◆ **Work task**:
There is a line below that contains "Bestellungen". Please reproduce it and all following lines exactly, through the final one.

+ + + +

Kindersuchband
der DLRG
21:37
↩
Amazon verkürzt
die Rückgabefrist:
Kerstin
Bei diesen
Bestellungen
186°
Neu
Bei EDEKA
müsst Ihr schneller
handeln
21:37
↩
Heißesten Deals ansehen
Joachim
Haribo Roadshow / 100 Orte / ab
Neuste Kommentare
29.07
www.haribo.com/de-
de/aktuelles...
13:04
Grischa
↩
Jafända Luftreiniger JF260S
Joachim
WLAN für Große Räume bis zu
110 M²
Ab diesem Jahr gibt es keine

+ + + +

◆ **Result for this exercise**:
Bestellungen
186°
Neu
Bei EDEKA
müsst Ihr schneller
handeln
21:37
↩
Heißesten Deals ansehen
Joachim
Haribo Roadshow / 100 Orte / ab
Neuste Kommentare
29.07
www.haribo.com/de-
de/aktuelles...
13:04
Grischa
↩
Jafända Luftreiniger JF260S
Joachim
WLAN für Große Räume bis zu
110 M²
Ab diesem Jahr gibt es keine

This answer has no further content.